Teller conducted the cross-examination: Was the intensity constant? How long did the phenomenon last? What is the computed velocity? (3 to 12 miles per second, probably around 10, based on a path of over 100 miles covered in 5 to 14 seconds in the January 30 fall.) LaPaz framed the paradox: "unless you feed power into a body moving into a horizontal path, can it preserve essentially a horizontal trajectory? A plane does it; meteorites don't do it... This thing apparently ignores air resistance and gravity and goes blissfully on its way."
Near the end of the session, the transcript notes, "Dr. Teller then spent approximately the next twenty minutes or so figuring on the blackboard - estimating light, speed, kinetic energy, shock wave, etc." His conclusion: a solid object crossing the atmosphere horizontally at 8 to 10 miles altitude must produce an audible shock wave, unless it is tiny, "as small as an inch or smaller"; yet a one-centimeter object "would not have given the blinding effect, if it was a material object." Hence his alternative suggestion, an "electron phenomenon," that is, an electrical-atmospheric effect rather than a solid object. Mandelkorn sharpened the point: "From what Dr. Teller said apparently a solid object converging with the atmosphere horizontally at about 8 to 10 miles altitude, it's incredible that it wouldn't be accompanied by some sort of sonic phenomenon." Bradbury noted that light can also be produced chemically, without kinetic energy, and closed with characteristic caution: the meteor is not ruled out, but the long horizontal path and the absence of noise are puzzling.
Also noteworthy is LaPaz's own hypothesis, offered with open hesitation: "I think these are defensive manoeuvers of some higher U.S. Command and they are practising in the neighborhood of the regions they are going to defend, so naturally your localization of light near the atomic bomb installations, but boy, am I scolded for that!" Even Dr. Kaplan, he said, assured him the relevant authorities "don't have any facts." Later exchanges also ruled out German experiments or prior European knowledge, and LaPaz remarked that meteoritics was more highly developed in the Soviet Union than anywhere else, with full state support, and that at an international meeting the Soviets had moved to block an international committee to investigate the meteorite crater of February 1947.

[Dataset excerpt]
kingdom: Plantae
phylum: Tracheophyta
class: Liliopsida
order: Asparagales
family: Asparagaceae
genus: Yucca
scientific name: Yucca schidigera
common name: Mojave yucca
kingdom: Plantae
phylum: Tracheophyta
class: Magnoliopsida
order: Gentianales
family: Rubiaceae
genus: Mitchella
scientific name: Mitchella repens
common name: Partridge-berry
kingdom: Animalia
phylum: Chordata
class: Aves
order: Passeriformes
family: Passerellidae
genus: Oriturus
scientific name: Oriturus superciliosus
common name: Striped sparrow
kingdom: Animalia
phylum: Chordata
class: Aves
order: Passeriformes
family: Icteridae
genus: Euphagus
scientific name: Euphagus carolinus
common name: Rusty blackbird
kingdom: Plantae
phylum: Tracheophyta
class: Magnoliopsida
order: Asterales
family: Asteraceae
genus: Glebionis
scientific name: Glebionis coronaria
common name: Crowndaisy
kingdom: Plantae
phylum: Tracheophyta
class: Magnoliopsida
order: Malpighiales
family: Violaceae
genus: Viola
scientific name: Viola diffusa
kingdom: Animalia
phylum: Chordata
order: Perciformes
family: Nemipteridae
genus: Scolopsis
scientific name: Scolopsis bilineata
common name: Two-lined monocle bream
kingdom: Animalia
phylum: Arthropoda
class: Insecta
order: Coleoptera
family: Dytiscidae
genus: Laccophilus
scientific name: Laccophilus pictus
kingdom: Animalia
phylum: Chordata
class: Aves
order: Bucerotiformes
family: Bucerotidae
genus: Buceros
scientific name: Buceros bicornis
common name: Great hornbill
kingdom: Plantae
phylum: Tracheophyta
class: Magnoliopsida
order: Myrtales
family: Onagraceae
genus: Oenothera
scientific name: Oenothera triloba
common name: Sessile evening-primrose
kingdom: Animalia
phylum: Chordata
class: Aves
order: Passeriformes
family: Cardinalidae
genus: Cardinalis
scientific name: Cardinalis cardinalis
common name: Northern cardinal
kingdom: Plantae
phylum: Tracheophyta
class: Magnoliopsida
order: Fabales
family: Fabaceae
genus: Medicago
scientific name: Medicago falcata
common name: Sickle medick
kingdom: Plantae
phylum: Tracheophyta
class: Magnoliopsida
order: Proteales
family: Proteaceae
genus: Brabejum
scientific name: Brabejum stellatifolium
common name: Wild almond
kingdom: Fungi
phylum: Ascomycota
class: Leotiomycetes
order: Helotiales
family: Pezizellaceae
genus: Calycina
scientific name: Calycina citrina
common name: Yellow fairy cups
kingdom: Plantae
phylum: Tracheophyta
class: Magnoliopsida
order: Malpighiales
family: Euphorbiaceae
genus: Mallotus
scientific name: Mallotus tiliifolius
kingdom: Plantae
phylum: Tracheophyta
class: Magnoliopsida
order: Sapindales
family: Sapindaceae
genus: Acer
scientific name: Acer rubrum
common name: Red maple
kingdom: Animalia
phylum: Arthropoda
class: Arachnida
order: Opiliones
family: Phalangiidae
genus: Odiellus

TASK:
Give a continuation of the passage about Teller and LaPaz's session on the horizontal fireballs, starting right after its final sentence.

OUTPUT:
The Institutional Backdrop: From "Crackpots" to Project Grudge
The transcript captures the institutional moment at which the Los Alamos problem connected to the Air Force's national UFO program. When Newburger asked whether the national defense establishment had contributed anything, Major Godsoe answered: "No, most of the military authorities think we are crackpots; that is, except for the Army Air Force, which is taking an active interest in details," and stated the meeting's purpose with disarming candor: "we want you to find a meteor!" Newburger raised the matter of the "flying discs" because the Air Force, as he understood it, had now classed the discs and the fireballs "into one category," and Captain Neef confirmed: according to a letter from the Air Materiel Command in Washington, "the old project Sign is now project Grudge, which includes the phenomena observed in New Mexico. They knew of this meeting and were going to send a representative."
The conference also discussed documentation efforts: a photographic patrol posted on the night of December 19, 1948 (in which Mr. Maxwell of the FBI participated) missed the phenomenon, and the photographic meteor station Harvard College had installed near or inside the White Sands Proving Ground, under a Navy contract, had produced no determinations owing to "red-tape channelization impedimenta." Harvard's expensive "meteorschmitt" cameras and a Cornell photoelectric trigger design were mentioned. A letter read aloud from a General Bunker described General Carroll's impression of a spectacular northern-lights display at Fairbanks, Alaska, and concluded: "So far as we know, it is still phenomena and not material."
Connections in the Collection: DOW-UAP-D017 and DOE-UAP-D002
This transcript is the central companion document to the Sandia Base green fireball file (DOW-UAP-D017, PURSUE Release 2), the 116-page package documenting the OSI, AEC, and Fourth Army investigation of 1948-1950, including LaPaz's serial reports and the master table of hundreds of sightings. The cast is identical: Mandelkorn (addressee of the transmittal letter here, and author of summaries in the Sandia file), Major Godsoe, LaPaz, the AESS, and the OSI (the transcript mentions a Lt. Ryan "of the Roswell group of the OSI," who investigated sound reports). Where the Sandia file preserves the administrative record of that investigation, here the conference room itself can be heard, word for word. The James Tuck correspondence (DOE-UAP-D002, Release 2), with its recollection of green lights over Los Alamos in 1948-1951, belongs to precisely the same historical setting.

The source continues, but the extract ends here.